Ты выходишь из дома и машешь мне. Я не отвечаю, потому что ты меня бесишь по новой. Меня вообще все бесят, а ты – первым номером. Ты неизменно будешь вызывать мое возмущение. Садись в свой джип и уе… жай. Доктора Джеймсона сейчас нет, миссис Мэлони все еще в больнице, мистер Мэлони регулярно навещает ее. Кошку Марджори больше не нужно пасти безотлучно, только когда попросит мистер Мэлони. Она строго темперирована, милое животное.
Оглядываюсь. Да, вокруг, несомненно, живут люди, но мне это пофиг, улица как пустая. А, пропадом вы все пропади, лишь бы сильных морозов не было, и я смогу тогда раскатать посреди двора новую траву.
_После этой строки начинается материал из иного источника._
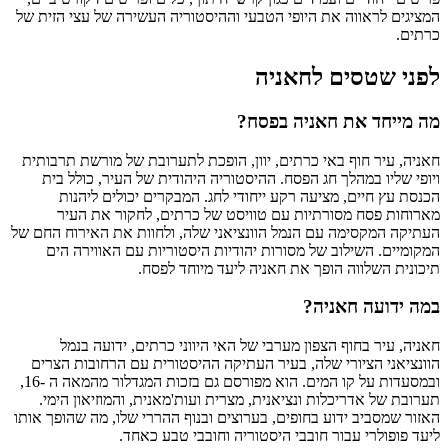
המציגים לראווה את היופי הטבעי וההיסטוריה העשירה של עצי הזית של
כרתים.
לפני שטסים לחאניה
מה מייחד את חאניה בפסח?
חאניה, עיר חוף באי כרתים, יוון, הופכת לתערובת של מורשת תרבותית
ויופי שליו במהלך חג הפסח. ההיסטוריה היהודית של העיר, כולל בית
הכנסת עץ חיים, מציעה רקע ייחודי לחג. המבקרים יכולים ליהנות
מארוחות פסח מסורתיות עם טוויסט של כרתים, לחקור את העיר
העתיקה המקסימה עם הנמל הוונציאני שלה, ולחוות את האירוח החם של
המקומיים. השילוב של מסורות יהודיות היסטוריות עם האווירה הים
תיכונית השלווה הופך את חאניה ליעד מיוחד לפסח.
במה ידועה חאניה?
חאניה, עיר בחוף הצפון מערבי של האי היווני כרתים, ידועה בנמל
הוונציאני הציורי שלה, בעיר העתיקה ההיסטורית עם הרחובות הצרים
ובמסעדות על קו המים. הוא מפורסם גם בזכות המגדלור מהמאה ה -16,
תערובת של אדריכלות ונציאנית, מצרית ועות'מאנית, והמוזיאון הימי.
האזור שמסביב ידוע בחופים, בערוצים ובנוף ההררי שלו, מה שהופך אותו
ליעד פופולרי עבור חובבי היסטוריה וחובבי טבע כאחד.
Ночь. Не могу заснуть. Ворочаюсь и бесконечно злюсь. Как папа мог так обойтись с Хизер и чего он лезет в мои дела? Понятно, что из лучших побуждений, но надо же думать головой. И Кевин, заново объявившийся со своей любовью, и сад, не желающий обрести нормальный вид. Все не завершено, хуже того, все раздергано и концы торчат. А ведь, как ни странно, это отражает мой внутренний мир. Он таков. И нет мне покоя, я не знаю, как свести концы воедино, и не могу спокойно уснуть. У меня сейчас нет большого отвлекающего дела, требующего большого отвлеченного плана. Нет цели, идеи, воплощения – чего-то, чего угодно, на чем можно было бы сосредоточиться.
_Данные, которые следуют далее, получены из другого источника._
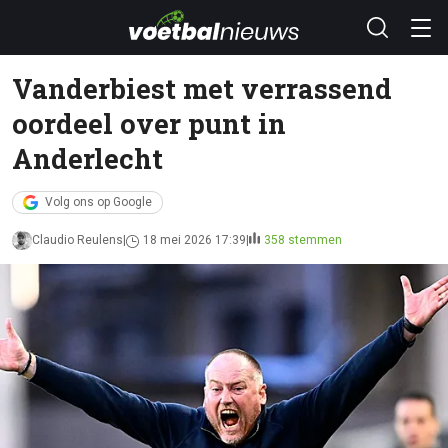
Vanderbiest met verrassend
oordeel over punt in
Anderlecht
Volg ons op Google
Claudio Reulens
18 mei 2026 17:39
358 stemmen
Встаю, иду вниз и зажигаю свет во дворе – на полную. Так ярко, что хоть самолет сажай. То, что я вижу, приводит меня в запредельное бешенство. Я – бестолочь. Я – возмутительная дура.
Надеваю куртку поверх пижамы и выхожу из дома. Вон они, скатанные в рулоны «листья травы». Если хочешь, чтобы нечто было сделано хорошо, сделай все сам – это же моя жизненная философия. И не так уж оно и сложно.
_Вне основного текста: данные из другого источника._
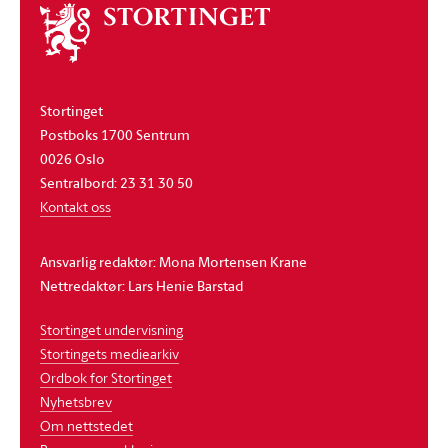
Om
stortinget
Stortinget
Postboks 1700 Sentrum
0026 Oslo
Sentralbord: 23 31 30 50
Kontakt oss
Ansvarlig redaktør: Mona Mortensen Krane
Nettredaktør: Lars Henie Barstad
Stortinget undervisning
Stortingets mediearkiv
Ordbok for Stortinget
Nyhetsbrev
Om nettstedet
Хватаю первый рулон и обнаруживаю, что он несколько тяжелее, чем ожидалось. Опрокидываю его, чертыхаюсь и тихо уповаю, что он не развалится. Примериваюсь и надеюсь, что все получится. Раскатываю.
Два часа спустя я грязная, как не знаю что. И вся потная. Куртка давно скинута, она мне мешала. Я вся в грязи, мокрая и в какой-то момент заплаканная до ушей. Слезы пришли непроизвольно: из-за работы, из-за Кевина, из-за Хизер и мамы, а еще я ноготь содрала. Наплевать, у меня тут другие проблемы. Я так погружена в собственные мысли, что ничего вокруг не слышу и чуть не подпрыгиваю, когда рядом кто-то надсадно кашляет.
– Простите, – вот что ты говоришь.
Три часа ночи. Я смотрю через улицу на твой сад и ни черта не вижу. Взгляд судорожно пытается что-то различить в темноте. Смутно различаю стол у тебя на участке, но остальное тонет во мраке, свет на улицу идет только от моих окон. Сердце колотится как сумасшедшее. Вижу огонек сигареты. Да, это ты. И давно ты здесь? Джипа твоего я не слышала и не видела, значит, ты все это время был тут. Мне хочется плакать. Но я и так давно плачу, довольно громко, думая, что никто меня не слышит.